A large series of patients with 22q11.2 deletion syndrome describe common ocular findings, but not of the cornea [166,167]. However, Casteels et al. [168] and Erdogan et al. [169] each described a case of unilateral PA, while Binenbaum et al. [170] showed several cases with a spectrum of anterior segment anomalies, including S-CCO, S-CNA, descemetocele, iridocorneal adhesions (PA), and severe anterior segment dysgenesis. This latter series of patients suggests that a gene/genes affecting anterior segment embryogenesis reside at the 22q11.2 locus. It could be hypothesized that disruption of the genes coding for crystallin beta 1, crystallin beta 2, and crystallin beta 3 (CRYBB1, CRYBB2, and CRYBB3), in 22q11.2, interferes with normal lens formation, and secondarily with anterior segment morphogenesis. The occurrence of cataract is, however, scarce in this syndrome [171], and does not necessarily accompany ASDA.
Of the 111 papers included in this study for detailed ocular phenotype analysis and genotype-phenotype association, only 53 show a picture of the affected cornea/anterior segment, while 29 show a picture of the face and 29 present no pictures at all. Histology findings are given in 16 of the 19 cases where corneal transplantation took place or post-mortem autopsy was performed.
Out of the 28 papers where the term “sclerocornea” appears, it was used to describe a CNA-like phenotype in only 13 papers (S-CNA), whereas in the remaining 15 it signified total corneal opacification (S-CCO). Similarly, in 4 of the 17 papers where the term “Peters anomaly” was used, it described a complete corneal opacity, without sonographic or histologic evidence of iridocorneal or keratolenticular adhesions. Ocular ultrasonography was used to better describe the phenotype in only 4 papers [52,85,146,162] and ultrasound biomicroscopy (UBM) in only one [104].

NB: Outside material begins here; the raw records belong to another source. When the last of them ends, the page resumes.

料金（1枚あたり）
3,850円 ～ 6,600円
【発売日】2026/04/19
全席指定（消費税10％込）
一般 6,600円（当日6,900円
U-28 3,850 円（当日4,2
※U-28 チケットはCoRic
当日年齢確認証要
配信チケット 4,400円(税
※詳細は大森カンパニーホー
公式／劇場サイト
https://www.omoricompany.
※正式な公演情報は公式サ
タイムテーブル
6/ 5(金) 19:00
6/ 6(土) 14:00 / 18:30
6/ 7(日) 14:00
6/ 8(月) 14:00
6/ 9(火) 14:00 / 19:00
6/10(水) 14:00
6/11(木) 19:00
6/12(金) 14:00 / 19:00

Reviewing the literature on chromosome anomalies and associated CCO highlights how confusion may occur when a clinical phenotype is mislabeled or inaccurately presented (Figure 1 and Figure 3). This confusion may prevent useful genotype-phenotype correlations from being identified and the true nature of this spectrum of diseases and associated genes from being revealed. From the data provided, we attempted to summarize associations regarding primary corneal involvement (Table 2). This information may point to possible candidate genes.